O advogado tributarista Sergio Presta, do Azevedo Rios e Presta Advogados comenta que “a fiscalização tratou a empresa como ‘prestadora de transporte’, concluindo que o pagamento ocorre depois do serviço e, por isso, seria apenas um meio de recebimento. A defesa demonstrou que seu negócio é intermediação digital e gestão do fluxo financeiro entre usuário e parceiro, sustentada por contrato social, CNAE e termos de uso. Esse ponto é decisivo porque as Leis 10.637/2002 (PIS) e 10.833/2003 (Cofins) permitem crédito no regime não cumulativo quando o serviço adquirido é usado na atividade que gera a receita. Se a atividade inclui viabilizar pagamento, o pagamento deixa de ser ‘acessório’”.

Com base na orientação do STJ no REsp nº 1.221.170/PR e nos parâmetros fixados pela Nota Explicativa PGFN nº 63/2018 e pelo Parecer Normativo Cosit nº 5/2018, o CARF reafirmou que o conceito de insumo, no regime não cumulativo do PIS e da Cofins, deve ser aferido pelos critérios de essencialidade ou relevância para o desenvolvimento da atividade econômica do contribuinte. O colegiado concluiu que os serviços prestados pela ADYEN do Brasil Ltda., pela PAYU Brasil Intermediação de Negócios Ltda. e pela PAYPAL do Brasil Serviços de Pagamento Ltda. são indispensáveis para a consecução da atividade da Uber, pois viabilizam a cobrança, o controle e a transferência dos valores decorrentes das corridas.

No voto condutor, o relator consignou que a supressão dos serviços contratados pela Uber junto à ADYEN, à PAYU e à PAYPAL inviabilizaria o funcionamento da plataforma, uma vez que a empresa atua como agente limitado de cobrança e depende da infraestrutura tecnológica dessas processadoras para operacionalizar os pagamentos eletrônicos. Ainda segundo o advogado, “a instância anterior havia mantido glosa do PAYPAL por referência a marketing no contrato. O CARF observou que o núcleo era processamento de pagamentos e que a menção a marketing não representava gasto creditado pela empresa.”.
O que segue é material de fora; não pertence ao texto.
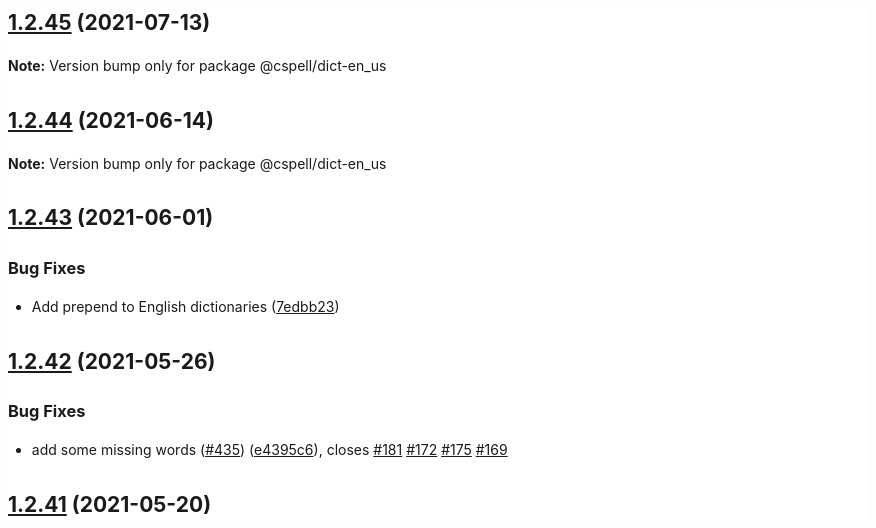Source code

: 


## [1.2.45](https://github.com/streetsidesoftware/cspell-dicts/compare/@cspell/dict-en_us@1.2.44...@cspell/dict-en_us@1.2.45) (2021-07-13)

**Note:** Version bump only for package @cspell/dict-en_us





## [1.2.44](https://github.com/streetsidesoftware/cspell-dicts/compare/@cspell/dict-en_us@1.2.43...@cspell/dict-en_us@1.2.44) (2021-06-14)

**Note:** Version bump only for package @cspell/dict-en_us





## [1.2.43](https://github.com/streetsidesoftware/cspell-dicts/compare/@cspell/dict-en_us@1.2.42...@cspell/dict-en_us@1.2.43) (2021-06-01)


### Bug Fixes

* Add prepend to English dictionaries ([7edbb23](https://github.com/streetsidesoftware/cspell-dicts/commit/7edbb2348e41570ad24d746031a13f9a58ac3f86))





## [1.2.42](https://github.com/streetsidesoftware/cspell-dicts/compare/@cspell/dict-en_us@1.2.41...@cspell/dict-en_us@1.2.42) (2021-05-26)


### Bug Fixes

* add some missing words ([#435](https://github.com/streetsidesoftware/cspell-dicts/issues/435)) ([e4395c6](https://github.com/streetsidesoftware/cspell-dicts/commit/e4395c6522bcac6a9144e3f7d8bedf6f437faa23)), closes [#181](https://github.com/streetsidesoftware/cspell-dicts/issues/181) [#172](https://github.com/streetsidesoftware/cspell-dicts/issues/172) [#175](https://github.com/streetsidesoftware/cspell-dicts/issues/175) [#169](https://github.com/streetsidesoftware/cspell-dicts/issues/169)





## [1.2.41](https://github.com/streetsidesoftware/cspell-dicts/compare/@cspell/dict-en_us@1.2.40...@cspell/dict-en_us@1.2.41) (2021-05-20)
Ao final, o CARF concluiu que as despesas com a ADYEN do Brasil Ltda., a PAYU Brasil Intermediação de Negócios Ltda. e a PAYPAL do Brasil Serviços de Pagamento Ltda. se enquadram na definição de insumo para fins de PIS e Cofins não cumulativos, por atenderem aos critérios de essencialidade e relevância fixados pelo STJ. Assim, foi mantida a reversão das glosas e reconhecido o direito creditório integral da Uber do Brasil Tecnologia Ltda. “Essa decisão do CARF sinaliza espaço sólido para créditos de PIS/Cofins em pagamentos, quando eles integram o serviço. O diferencial é provar e segregar corretamente.”, arremata Sergio Presta.